OpenAI hat ChatGPT Work angekündigt – ein neues Tool, das ChatGPT aus der Rolle eines Text-Chatbots in den Status eines autonomen Arbeits-KI-Agenten überführt. Der Dienst ist in der Lage, mehrstufige Arbeitsaufgaben eigenständig zu erledigen und erhält dabei direkten Zugriff auf die Tools, die Mitarbeiter täglich nutzen. Dies berichtet RBC-Ukraine unter Verweis auf die Analyse von TechCrunch, während ukrainische und russische Technologiepublikationen den Kontext und die Details bestätigen.
Vom Codex zum universellen Büro-Agenten
Laut den Entwicklern wurde die ChatGPT Work-App auf Basis des Tools Codex erstellt, jedoch für Fachleute aus den verschiedensten Branchen angepasst – Buchhalter, Analysten, Marketingexperten und Manager. Der Hauptunterschied des neuen Produkts besteht darin, dass es nicht einfach auf Fragen im Dialogformat antwortet, sondern komplexe Aufträge autonom ausführt. Dafür muss der Benutzer dem Modell Zugriff auf Arbeitsdienste gewähren: E-Mail, den Unternehmens-Messenger Slack, Datenbanken wie Notion oder Figma und sogar auf Kalender. Das Ziel des Unternehmens besteht laut Entwicklern darin, vom Konzept des Textchats zum „digitalen persönlichen Assistenten' überzugehen, der sich die gesamte Büro-Routine zunutze macht und große Informationsmengen bearbeitet, zu denen ein Mensch „keine Zeit findet'.
Wichtige Anwendungsszenarien
Vertreter von OpenAI und frühe Tester heben mehrere typische Aufgaben hervor. Erstens: die automatische Datenerhebung – der KI-Agent kann eine Problemdiskussion im Arbeitschat eigenständig lesen und auf dieser Grundlage Diagramme und Grafiken erstellen. Zweitens: die Erstellung von Berichten und Memoranden – Investoren und operative Teams nutzen das Produkt, um Unternehmensdaten aus verschiedenen Quellen automatisch in einheitliche Analyse-Dashboards zu sammeln. Drittens: die Interaktion mit Kalendern und E-Mails – das Tool findet unstrukturierte Informationen in eingehenden E-Mails (z. B. Veranstaltungstermine) und trägt die Einträge selbst in Google Calendar ein. Schließlich ist die Einrichtung einer Forschungsüberwachung möglich – ein automatischer wöchentlicher Digest wissenschaftlicher Publikationen zu einem bestimmten Thema.

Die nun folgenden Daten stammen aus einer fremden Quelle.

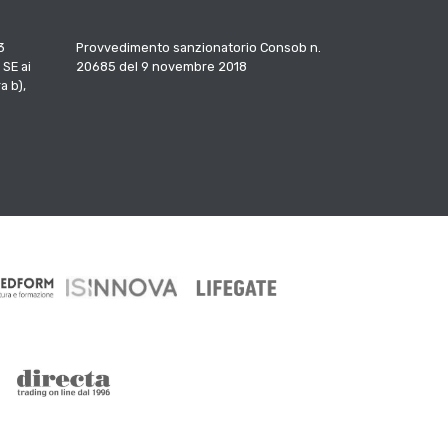
3
Provvedimento sanzionatorio Consob n.
 SE ai
20685 del 9 novembre 2018
a b),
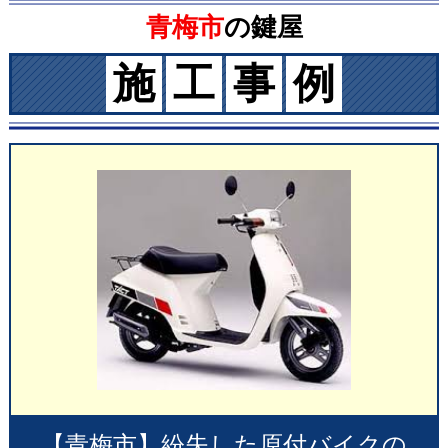
青梅市
の鍵屋
施
工
事
例
【青梅市】紛失した原付バイクの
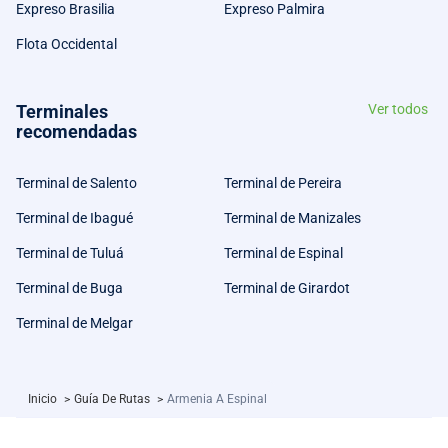
Expreso Brasilia
Expreso Palmira
Flota Occidental
Terminales
Ver todos
recomendadas
Terminal de Salento
Terminal de Pereira
Terminal de Ibagué
Terminal de Manizales
Terminal de Tuluá
Terminal de Espinal
Terminal de Buga
Terminal de Girardot
Terminal de Melgar
Inicio
>
Guía De Rutas
>
Armenia A Espinal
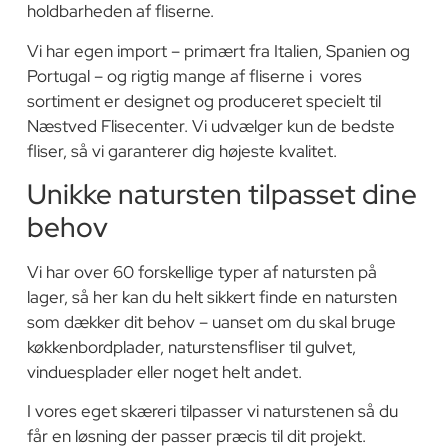
holdbarheden af fliserne.
Vi har egen import – primært fra Italien, Spanien og
Portugal – og rigtig mange af fliserne i vores
sortiment er designet og produceret specielt til
Næstved Flisecenter. Vi udvælger kun de bedste
fliser, så vi garanterer dig højeste kvalitet.
Unikke natursten tilpasset dine
behov
Vi har over 60 forskellige typer af natursten på
lager, så her kan du helt sikkert finde en natursten
som dækker dit behov – uanset om du skal bruge
køkkenbordplader, naturstensfliser til gulvet,
vinduesplader eller noget helt andet.
I vores eget skæreri tilpasser vi naturstenen så du
får en løsning der passer præcis til dit projekt.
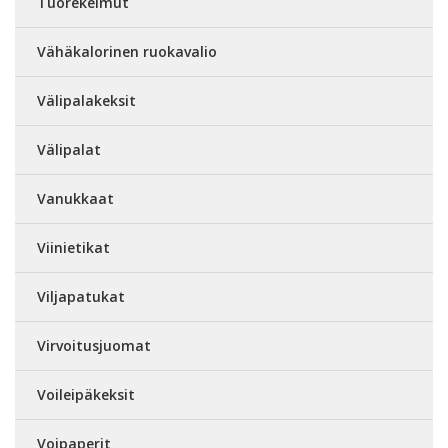
Tuorekelmut
Vähäkalorinen ruokavalio
Välipalakeksit
Välipalat
Vanukkaat
Viinietikat
Viljapatukat
Virvoitusjuomat
Voileipäkeksit
Voipaperit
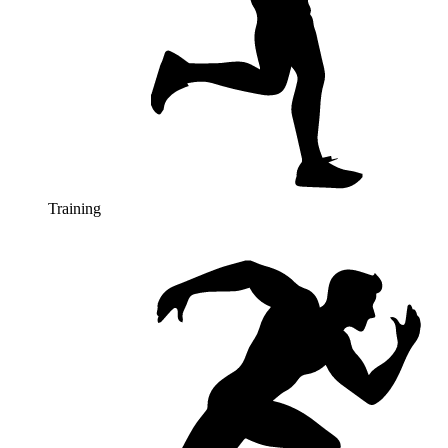
Training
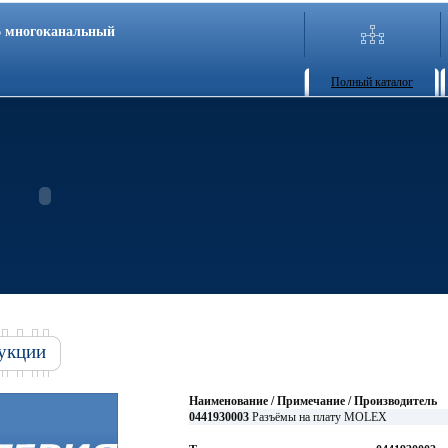
86 многоканальный
Полный каталог
укции
Наименование / Примечание / Производитель
0441930003
Разъёмы на плату MOLEX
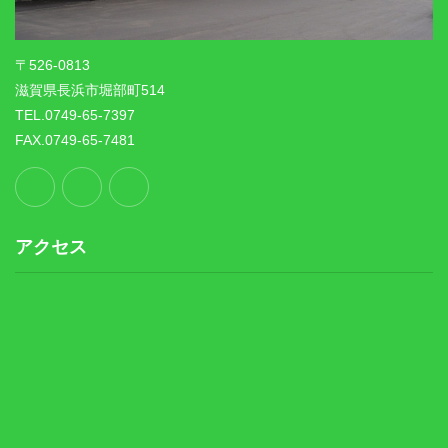
〒526-0813
滋賀県長浜市堀部町514
TEL.0749-65-7397
FAX.0749-65-7481
アクセス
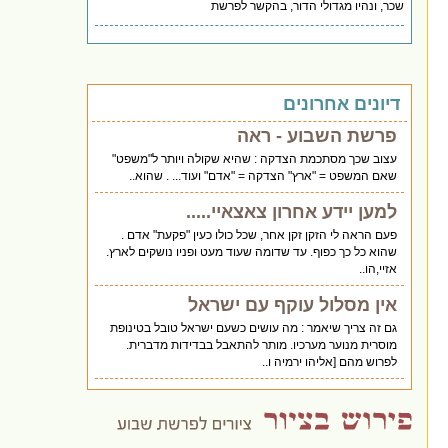
שכר, ונהיו מגדולי הדור, בהקשר לפרשת
דיונים אחרונים
פרשת השבוע - ראה
עצוב שכך מסתכמת הצדקה : שהיא שקולה ויותר ל"משפט"
שאם המשפט = "ארץ" הצדקה = "אדם" ועוד... . שהוא..
למען יידע אחרון צאצאיי.....
פעם הראה לי הזקן זקן אחר, שכל כולו כעין "פקעת" אדם .
שהוא כל כך כפוף. עד שדומה שעוד מעט ופניו נושקים לארץ.
אזיי,הו..
אין מסלול עוקף עם ישראל
גם זה צריך שיאמר : מה עושים כשעם ישראל טובל בטינופת
מוסרית מנוער מערכיו. מותר להתאבל בבדידות מדברית.
לפרוש מהם [אליהו ירמיה ו..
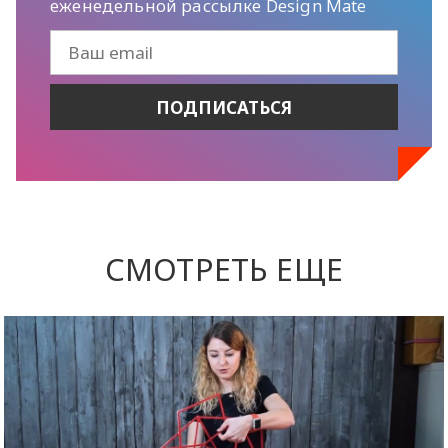
еженедельной рассылке Design Mate
СМОТРЕТЬ ЕЩЕ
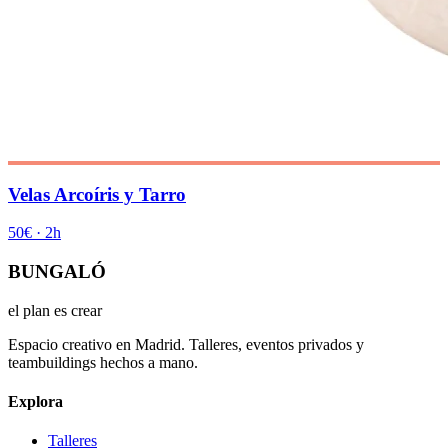
Velas Arcoíris y Tarro
50€
·
2h
BUNGALÓ
el plan es crear
Espacio creativo en Madrid. Talleres, eventos privados y
teambuildings hechos a mano.
Explora
Talleres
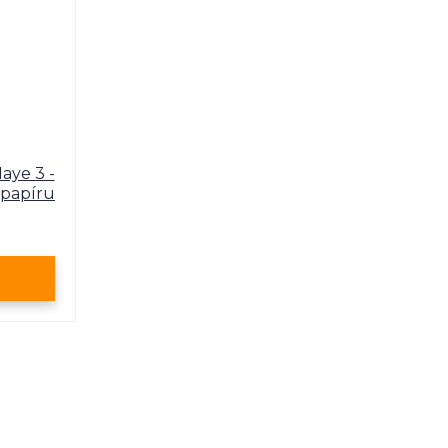
aye 3 -
 papíru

Sicherheit und Datenschutz
Die Gewährung eines vollständigen Zugriffs auf persönliche Korrespondenz und Unternehmensdokumente weckt zwangsläufig Bedenken hinsichtlich der Sicherheit und des Datenschutzes. Lead-Entwickler der Desktop-App von OpenAI, Andrew Ambrosino, räumt ein, dass das Risiko eines versehentlichen Leaks vertraulicher Informationen besteht, das Unternehmen arbeite jedoch daran, die Aufgabenexecution „so sicher und vorhersehbar wie möglich' zu machen. OpenAI leugnet das Vorhandensein eines Risikos also nicht, sondern erklärt dessen Reduzierung im Rahmen der Produktverfeinerung.

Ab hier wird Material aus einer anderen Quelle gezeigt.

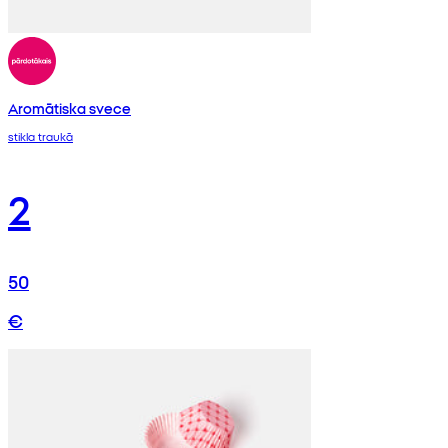
Aromātiska svece
stikla traukā
2
50
€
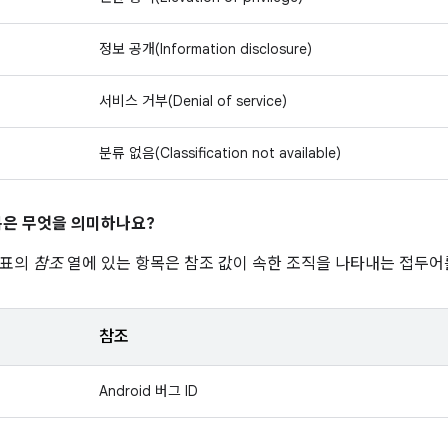
정보 공개(Information disclosure)
서비스 거부(Denial of service)
분류 없음(Classification not available)
은 무엇을 의미하나요?
 표의
참조
열에 있는 항목은 참조 값이 속한 조직을 나타내는 접두어
참조
Android 버그 ID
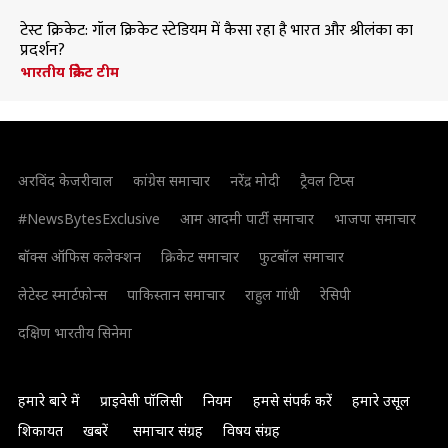
टेस्ट क्रिकेट: गॉल क्रिकेट स्टेडियम में कैसा रहा है भारत और श्रीलंका का
प्रदर्शन?
भारतीय क्रिकेट टीम
अरविंद केजरीवाल
कांग्रेस समाचार
नरेंद्र मोदी
ट्रैवल टिप्स
#NewsBytesExclusive
आम आदमी पार्टी समाचार
भाजपा समाचार
बॉक्स ऑफिस कलेक्शन
क्रिकेट समाचार
फुटबॉल समाचार
लेटेस्ट स्मार्टफोन्स
पाकिस्तान समाचार
राहुल गांधी
रेसिपी
दक्षिण भारतीय सिनेमा
हमारे बारे में
प्राइवेसी पॉलिसी
नियम
हमसे संपर्क करें
हमारे उसूल
शिकायत
खबरें
समाचार संग्रह
विषय संग्रह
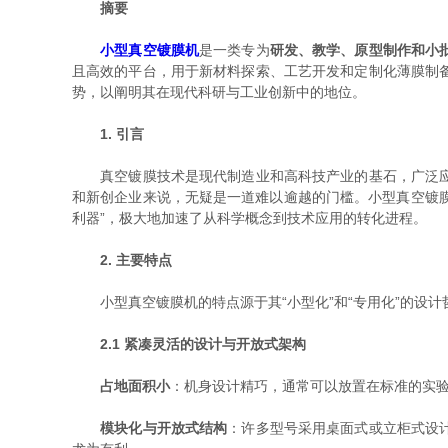
摘要
小型真空镀膜机
是一类专为
研发、教学、原型制作和小
且高效的平台，用于新材料探索、工艺开发和定制化薄膜制
势，以阐明其在现代科研与工业创新中的地位。
1. 引言
真空镀膜技术是现代制造业和高科技产业的基石，广泛应用
和新创企业来说，无疑是一道难以逾越的门槛。小型真空镀
利器”，极大地加速了从科学概念到技术应用的转化进程。
2. 主要特点
小型真空镀膜机的特点源于其“小型化”和“专用化”的设计
2.1 紧凑灵活的设计与开放式架构
占地面积小
：机身设计精巧，通常可以放置在标准的实
模块化与开放式结构
：许多型号采用桌面式或立柜式设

Technische Hürden und Perspektiven
Neben den Datenschutzfragen bleiben auch technische Einschränkungen. Die Komplexität der Berechtigungssteuerung: Die Gewährung von Lese- oder Schreibrechten für Dateien in Cloud-Speichern erfordert zusätzliche Aktionen des Benutzers und eine parallele Nutzung der Web- und der mobilen App. Auch die Bewertung der Arbeitsqualität ist erschwert: Im Gegensatz zu Programmcode, der entweder funktioniert oder nicht, ist es deutlich schwieriger, die Qualität einer von KI generierten Geschäftsstrategie oder Präsentation zu bewerten. Dennoch ist OpenAI überzeugt, dass die Welt bereit für den Übergang zu einer vollständigen Interaktion mit KI-Agenten ist, und dass die weitere Verbesserung der Sprachmodelle solche Tools zu einem Standardbestandteil der täglichen Arbeit jedes Büroangestellten machen wird.